## [Task to carry out]
All the data should be repeated exactly. Any image in it is left out.

## [Data shown]
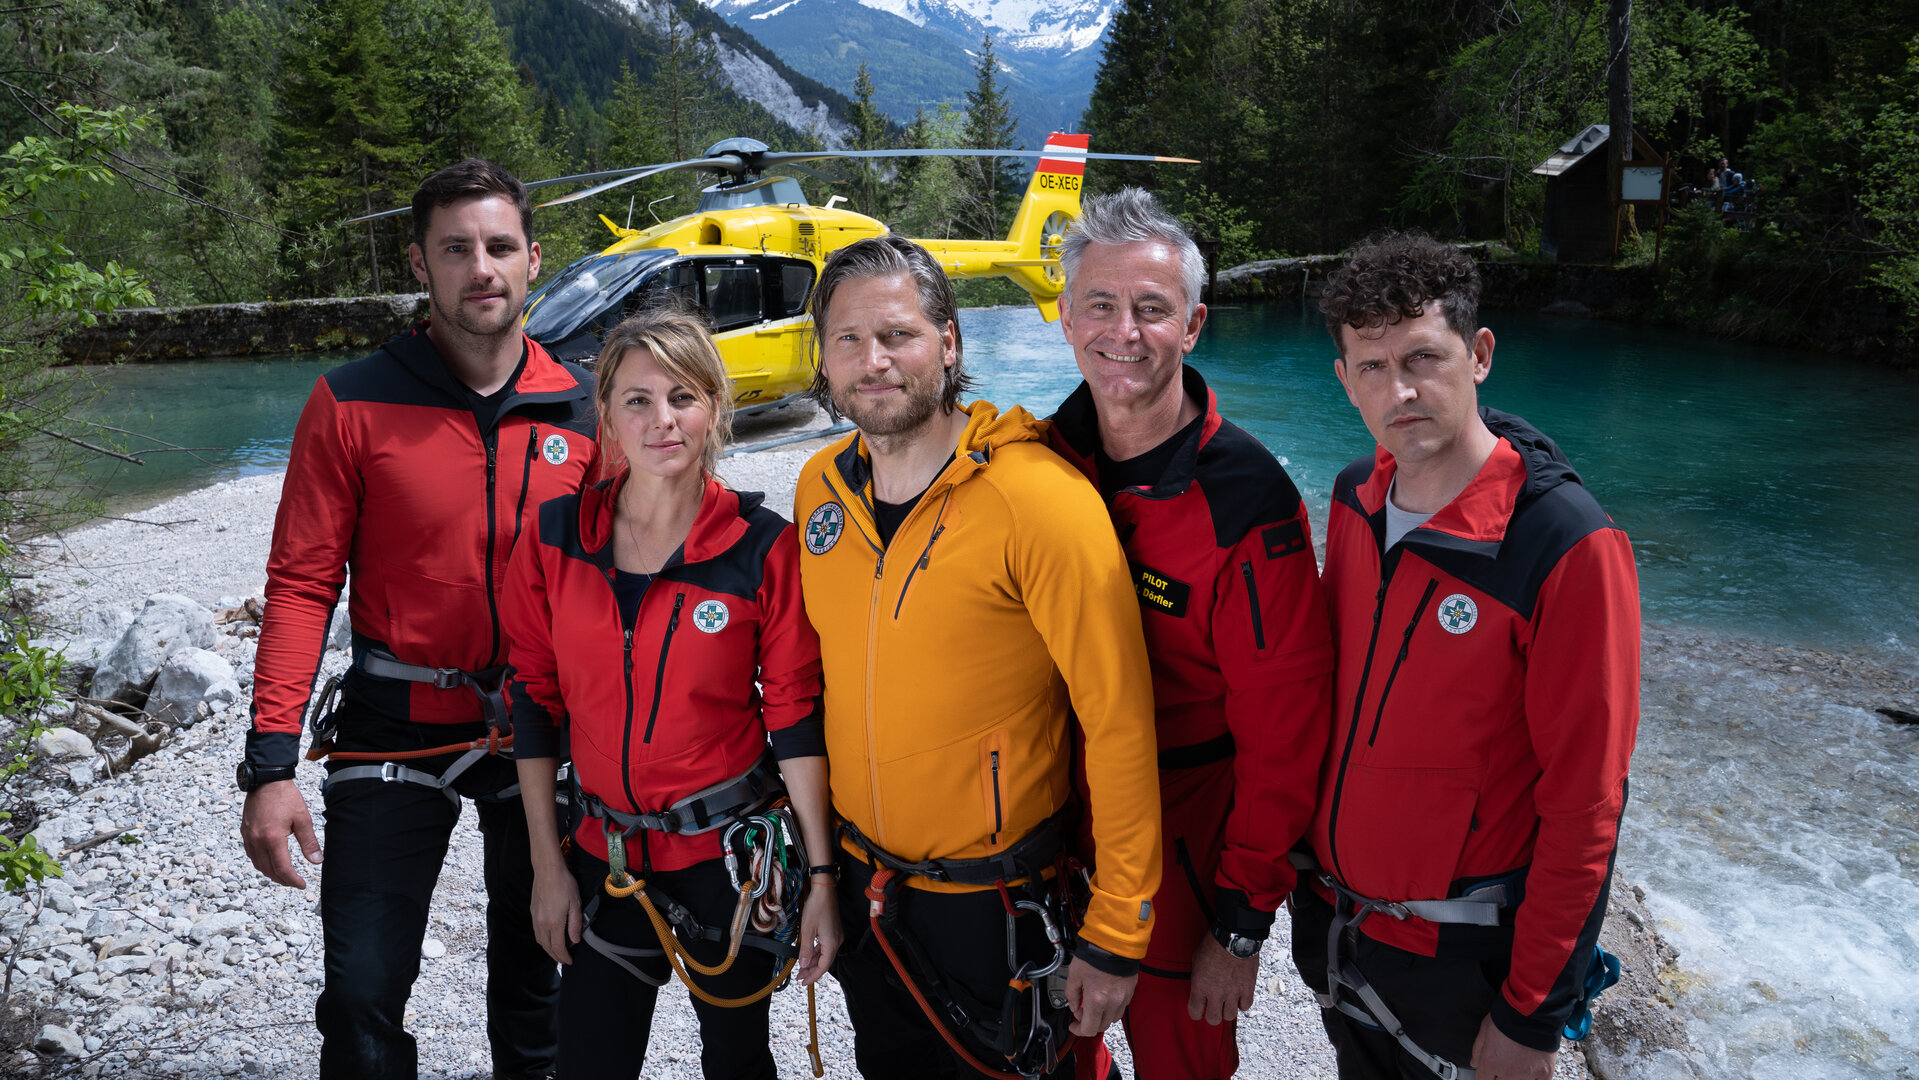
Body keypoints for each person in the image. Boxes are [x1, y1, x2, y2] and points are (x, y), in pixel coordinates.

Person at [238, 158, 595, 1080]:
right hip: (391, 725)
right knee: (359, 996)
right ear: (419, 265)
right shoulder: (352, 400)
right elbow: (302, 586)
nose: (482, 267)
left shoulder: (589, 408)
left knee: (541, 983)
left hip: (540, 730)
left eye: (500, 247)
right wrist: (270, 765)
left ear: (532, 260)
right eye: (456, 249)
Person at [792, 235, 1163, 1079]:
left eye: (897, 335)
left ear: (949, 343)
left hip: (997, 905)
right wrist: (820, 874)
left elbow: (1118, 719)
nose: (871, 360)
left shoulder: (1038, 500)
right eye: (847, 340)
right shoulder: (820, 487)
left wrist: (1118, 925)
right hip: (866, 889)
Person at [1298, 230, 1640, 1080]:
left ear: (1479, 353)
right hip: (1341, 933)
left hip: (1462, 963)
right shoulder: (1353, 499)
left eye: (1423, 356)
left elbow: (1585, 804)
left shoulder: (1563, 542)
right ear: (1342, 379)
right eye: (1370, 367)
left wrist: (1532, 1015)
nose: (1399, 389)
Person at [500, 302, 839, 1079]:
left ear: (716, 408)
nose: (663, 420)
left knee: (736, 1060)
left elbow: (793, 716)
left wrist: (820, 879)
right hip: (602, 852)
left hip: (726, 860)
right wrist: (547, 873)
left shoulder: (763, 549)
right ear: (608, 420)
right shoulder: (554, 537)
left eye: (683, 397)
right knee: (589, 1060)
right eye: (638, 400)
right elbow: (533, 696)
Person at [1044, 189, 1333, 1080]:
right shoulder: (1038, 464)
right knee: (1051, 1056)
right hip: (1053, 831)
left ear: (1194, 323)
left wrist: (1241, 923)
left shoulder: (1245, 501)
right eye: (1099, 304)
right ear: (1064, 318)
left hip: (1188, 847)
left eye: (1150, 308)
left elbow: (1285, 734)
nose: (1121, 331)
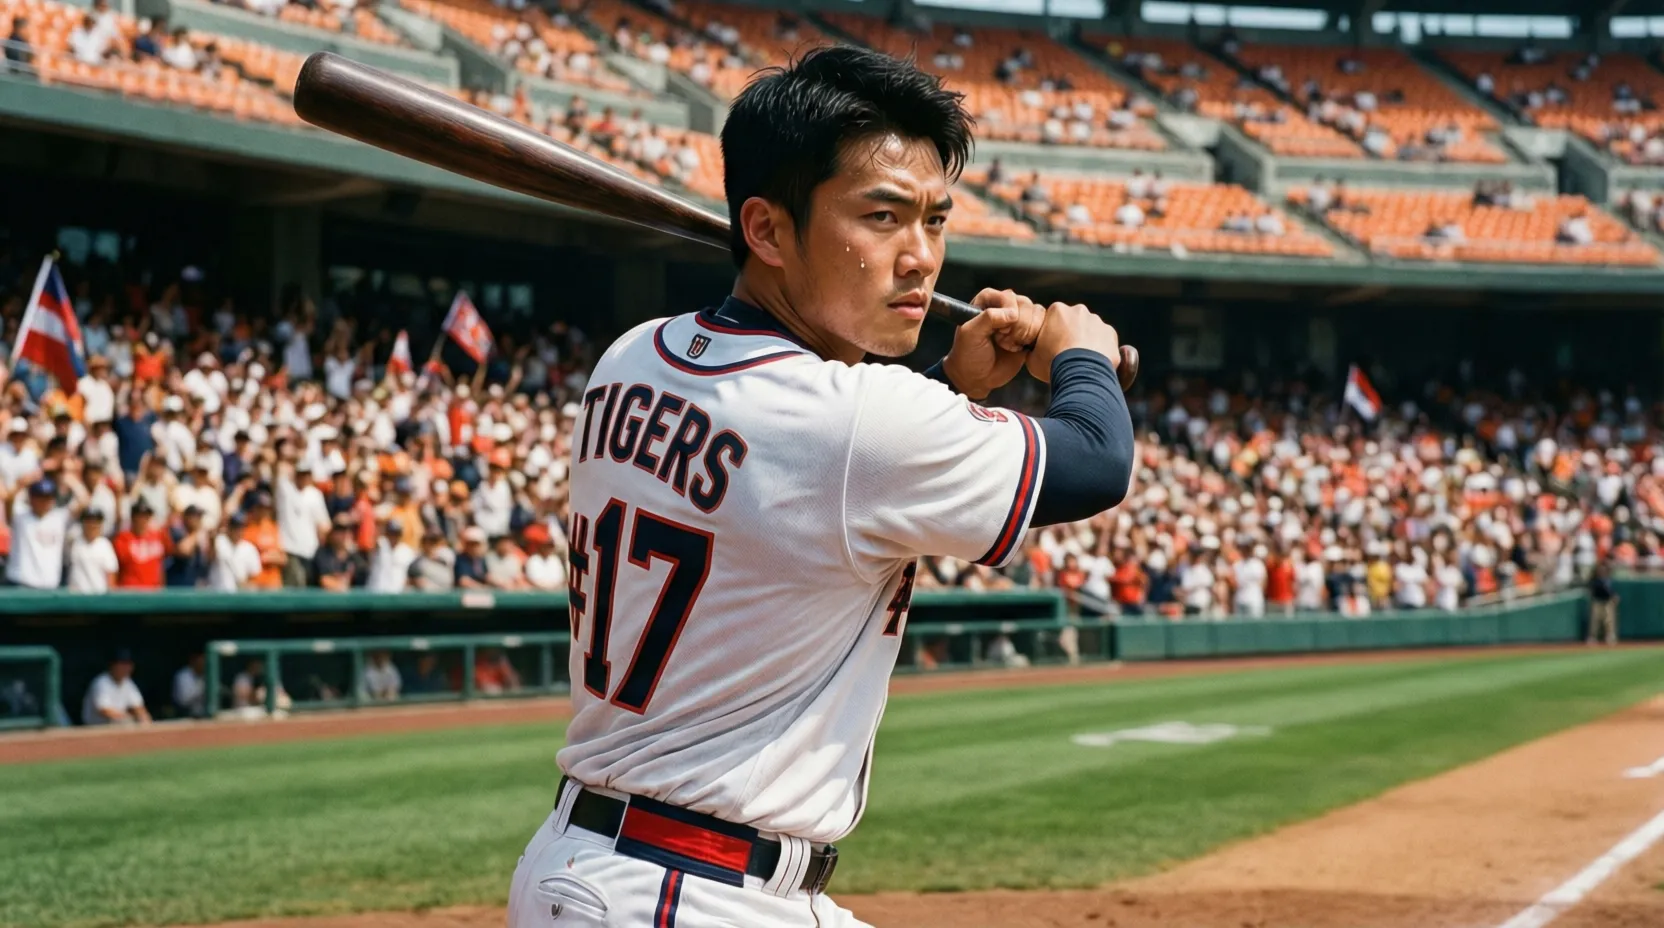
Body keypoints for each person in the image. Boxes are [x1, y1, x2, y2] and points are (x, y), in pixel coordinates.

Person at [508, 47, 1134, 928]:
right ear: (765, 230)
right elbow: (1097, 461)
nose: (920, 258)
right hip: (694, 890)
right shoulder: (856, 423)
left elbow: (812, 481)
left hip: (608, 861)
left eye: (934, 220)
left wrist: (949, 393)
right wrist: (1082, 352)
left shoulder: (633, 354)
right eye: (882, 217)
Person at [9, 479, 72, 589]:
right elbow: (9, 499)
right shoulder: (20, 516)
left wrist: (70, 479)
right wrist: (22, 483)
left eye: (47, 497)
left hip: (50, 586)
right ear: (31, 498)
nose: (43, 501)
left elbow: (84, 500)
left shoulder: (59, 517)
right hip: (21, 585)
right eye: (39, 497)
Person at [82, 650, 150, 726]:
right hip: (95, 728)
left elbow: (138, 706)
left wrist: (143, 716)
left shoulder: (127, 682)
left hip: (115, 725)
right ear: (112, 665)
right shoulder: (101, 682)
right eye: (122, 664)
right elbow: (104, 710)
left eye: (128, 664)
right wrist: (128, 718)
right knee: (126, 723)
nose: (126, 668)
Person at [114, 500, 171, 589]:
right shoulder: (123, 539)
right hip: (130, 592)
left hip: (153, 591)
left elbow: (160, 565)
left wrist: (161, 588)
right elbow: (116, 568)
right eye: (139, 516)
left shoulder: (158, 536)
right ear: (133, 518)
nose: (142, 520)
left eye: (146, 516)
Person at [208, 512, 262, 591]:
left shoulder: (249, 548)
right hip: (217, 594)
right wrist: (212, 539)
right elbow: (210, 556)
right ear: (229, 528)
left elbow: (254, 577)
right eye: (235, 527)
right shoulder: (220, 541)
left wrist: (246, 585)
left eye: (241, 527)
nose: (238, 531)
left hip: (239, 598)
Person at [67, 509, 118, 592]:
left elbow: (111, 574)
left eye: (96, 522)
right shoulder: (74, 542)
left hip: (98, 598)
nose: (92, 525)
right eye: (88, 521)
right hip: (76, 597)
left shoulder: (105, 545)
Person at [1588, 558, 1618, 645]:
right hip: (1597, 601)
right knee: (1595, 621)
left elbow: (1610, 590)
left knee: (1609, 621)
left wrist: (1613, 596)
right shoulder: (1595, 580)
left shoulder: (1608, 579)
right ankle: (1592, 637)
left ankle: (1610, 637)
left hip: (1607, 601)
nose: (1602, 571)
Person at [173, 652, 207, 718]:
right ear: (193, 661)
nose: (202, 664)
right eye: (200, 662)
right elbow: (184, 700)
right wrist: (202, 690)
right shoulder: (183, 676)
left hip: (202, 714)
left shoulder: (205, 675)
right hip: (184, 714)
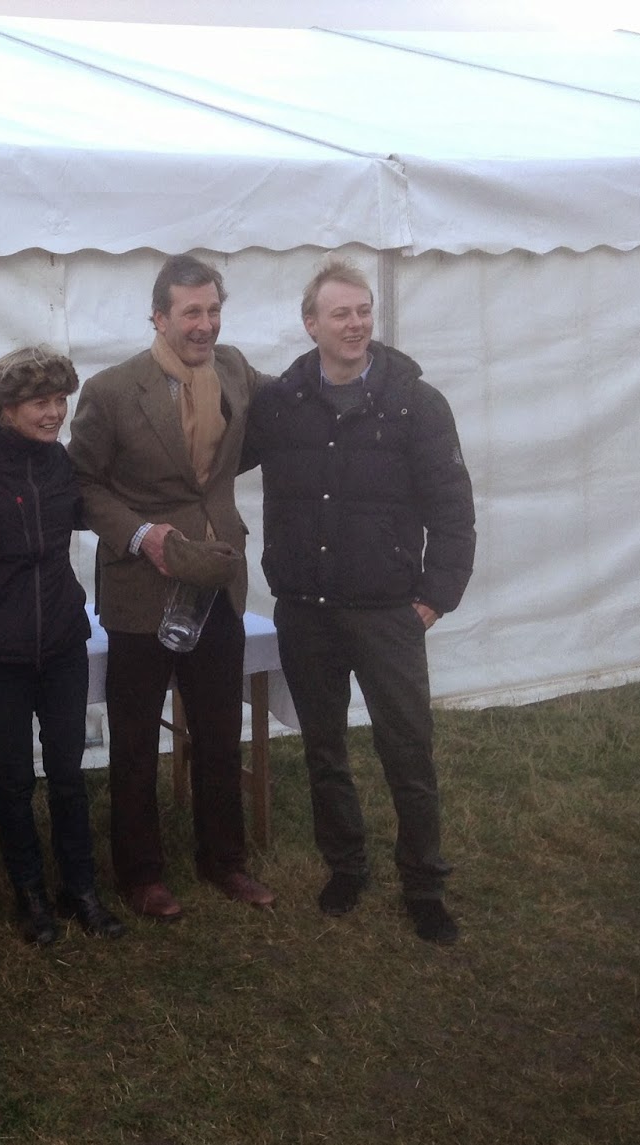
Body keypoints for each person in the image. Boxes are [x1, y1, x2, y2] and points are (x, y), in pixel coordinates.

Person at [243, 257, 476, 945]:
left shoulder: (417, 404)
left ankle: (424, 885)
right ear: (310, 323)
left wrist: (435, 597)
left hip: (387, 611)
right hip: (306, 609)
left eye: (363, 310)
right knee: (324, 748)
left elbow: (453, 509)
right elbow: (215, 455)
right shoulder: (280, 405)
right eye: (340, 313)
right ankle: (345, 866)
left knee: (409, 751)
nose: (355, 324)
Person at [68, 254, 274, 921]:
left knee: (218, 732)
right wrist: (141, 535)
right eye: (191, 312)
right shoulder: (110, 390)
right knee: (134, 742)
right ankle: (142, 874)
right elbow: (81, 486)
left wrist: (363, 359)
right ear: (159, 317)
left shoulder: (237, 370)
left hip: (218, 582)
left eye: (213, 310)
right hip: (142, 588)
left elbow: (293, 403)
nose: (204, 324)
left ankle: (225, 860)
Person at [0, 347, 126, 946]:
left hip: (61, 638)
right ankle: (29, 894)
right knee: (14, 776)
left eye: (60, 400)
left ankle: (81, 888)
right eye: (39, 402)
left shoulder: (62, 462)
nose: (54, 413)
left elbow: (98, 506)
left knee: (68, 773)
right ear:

## [Output below]
Body keypoints for each person in the image. Boxes are [x1, y1, x2, y2] and points are (x, y), in pixel coordinates.

Person at [238, 158, 595, 1080]:
right hip: (391, 725)
right knee: (359, 996)
right ear: (419, 265)
right shoulder: (352, 400)
right elbow: (302, 586)
nose: (482, 267)
left shoulder: (589, 408)
left knee: (541, 983)
left hip: (540, 730)
left eye: (500, 247)
right wrist: (270, 765)
left ear: (532, 260)
right eye: (456, 249)
Person at [792, 235, 1163, 1079]:
left eye: (897, 335)
left ear: (949, 343)
left hip: (997, 905)
right wrist: (820, 874)
left elbow: (1118, 719)
nose: (871, 360)
left shoulder: (1038, 500)
right eye: (847, 340)
right shoulder: (820, 487)
left wrist: (1118, 925)
right hip: (866, 889)
Person at [1298, 230, 1640, 1080]:
left ear: (1479, 353)
right hip: (1341, 933)
left hip: (1462, 963)
right shoulder: (1353, 499)
left eye: (1423, 356)
left elbow: (1585, 804)
left shoulder: (1563, 542)
right ear: (1342, 379)
right eye: (1370, 367)
left wrist: (1532, 1015)
nose: (1399, 389)
Person at [500, 302, 839, 1079]:
left ear: (716, 408)
nose: (663, 420)
left knee: (736, 1060)
left elbow: (793, 716)
left wrist: (820, 879)
right hip: (602, 852)
left hip: (726, 860)
right wrist: (547, 873)
left shoulder: (763, 549)
right ear: (608, 420)
right shoulder: (554, 537)
left eye: (683, 397)
right knee: (589, 1060)
right eye: (638, 400)
right elbow: (533, 696)
Person at [1044, 189, 1333, 1080]:
right shoulder: (1038, 464)
right knee: (1051, 1056)
right hip: (1053, 831)
left ear: (1194, 323)
left wrist: (1241, 923)
left shoulder: (1245, 501)
right eye: (1099, 304)
right ear: (1064, 318)
left hip: (1188, 847)
left eye: (1150, 308)
left elbow: (1285, 734)
nose: (1121, 331)
Body keypoints for each person in the image. Boxes are [x1, y1, x2, y2] and points are (x, y), in pixel coordinates.

Person at [508, 47, 1134, 928]:
right ear: (765, 230)
right elbow: (1097, 461)
nose: (920, 258)
right hip: (694, 890)
right shoulder: (856, 423)
left elbow: (812, 481)
left hip: (608, 861)
left eye: (934, 220)
left wrist: (949, 393)
right wrist: (1082, 352)
left shoulder: (633, 354)
right eye: (882, 217)
Person at [9, 479, 72, 589]:
right elbow: (9, 499)
right shoulder: (20, 516)
left wrist: (70, 479)
right wrist: (22, 483)
left eye: (47, 497)
left hip: (50, 586)
right ear: (31, 498)
nose: (43, 501)
left elbow: (84, 500)
left shoulder: (59, 517)
right hip: (21, 585)
right eye: (39, 497)
Person at [82, 650, 150, 726]:
right hip: (95, 728)
left elbow: (138, 706)
left wrist: (143, 716)
left shoulder: (127, 682)
left hip: (115, 725)
right ear: (112, 665)
right shoulder: (101, 682)
right eye: (122, 664)
right elbow: (104, 710)
left eye: (128, 664)
right wrist: (128, 718)
right knee: (126, 723)
nose: (126, 668)
Person at [114, 500, 171, 589]:
right shoulder: (123, 539)
right hip: (130, 592)
left hip: (153, 591)
left elbow: (160, 565)
left wrist: (161, 588)
right elbow: (116, 568)
right eye: (139, 516)
left shoulder: (158, 536)
right ear: (133, 518)
nose: (142, 520)
left eye: (146, 516)
Person at [208, 512, 262, 591]:
left shoulder: (249, 548)
right hip: (217, 594)
right wrist: (212, 539)
right elbow: (210, 556)
right ear: (229, 528)
left elbow: (254, 577)
right eye: (235, 527)
right shoulder: (220, 541)
left wrist: (246, 585)
left eye: (241, 527)
nose: (238, 531)
left hip: (239, 598)
Person at [67, 509, 118, 592]:
left elbow: (111, 574)
left eye: (96, 522)
right shoulder: (74, 542)
left hip: (98, 598)
nose: (92, 525)
right eye: (88, 521)
right hip: (76, 597)
left shoulder: (105, 545)
Person at [1588, 558, 1618, 645]:
right hip: (1597, 601)
right knee: (1595, 621)
left elbow: (1610, 590)
left knee: (1609, 621)
left wrist: (1613, 596)
right shoulder: (1595, 580)
left shoulder: (1608, 579)
right ankle: (1592, 637)
left ankle: (1610, 637)
left hip: (1607, 601)
nose: (1602, 571)
Person at [173, 652, 207, 718]:
right ear: (193, 661)
nose: (202, 664)
right eye: (200, 662)
right elbow: (184, 700)
right wrist: (202, 690)
right shoulder: (183, 676)
left hip: (202, 714)
left shoulder: (205, 675)
right hip: (184, 714)
Body keypoints for each person in the image. Boxes are [x1, y1, x2, y2] and points are (x, y), in pixel coordinates.

Person at [243, 257, 476, 945]:
left shoulder: (417, 404)
left ankle: (424, 885)
right ear: (310, 323)
left wrist: (435, 597)
left hip: (387, 611)
right hip: (306, 609)
left eye: (363, 310)
right knee: (324, 748)
left elbow: (453, 509)
right elbow: (215, 455)
right shoulder: (280, 405)
right eye: (340, 313)
right ankle: (345, 866)
left knee: (409, 751)
nose: (355, 324)
Person at [68, 254, 274, 921]:
left knee: (218, 732)
right wrist: (141, 535)
right eye: (191, 312)
right shoulder: (110, 390)
right knee: (134, 742)
right ankle: (142, 874)
right elbow: (81, 486)
left wrist: (363, 359)
right ear: (159, 317)
left shoulder: (237, 370)
left hip: (218, 582)
left eye: (213, 310)
right hip: (142, 588)
left elbow: (293, 403)
nose: (204, 324)
left ankle: (225, 860)
Person at [0, 347, 126, 946]:
left hip: (61, 638)
right ankle: (29, 894)
right knee: (14, 776)
left eye: (60, 400)
left ankle: (81, 888)
right eye: (39, 402)
left shoulder: (62, 462)
nose: (54, 413)
left elbow: (98, 506)
left knee: (68, 773)
right ear:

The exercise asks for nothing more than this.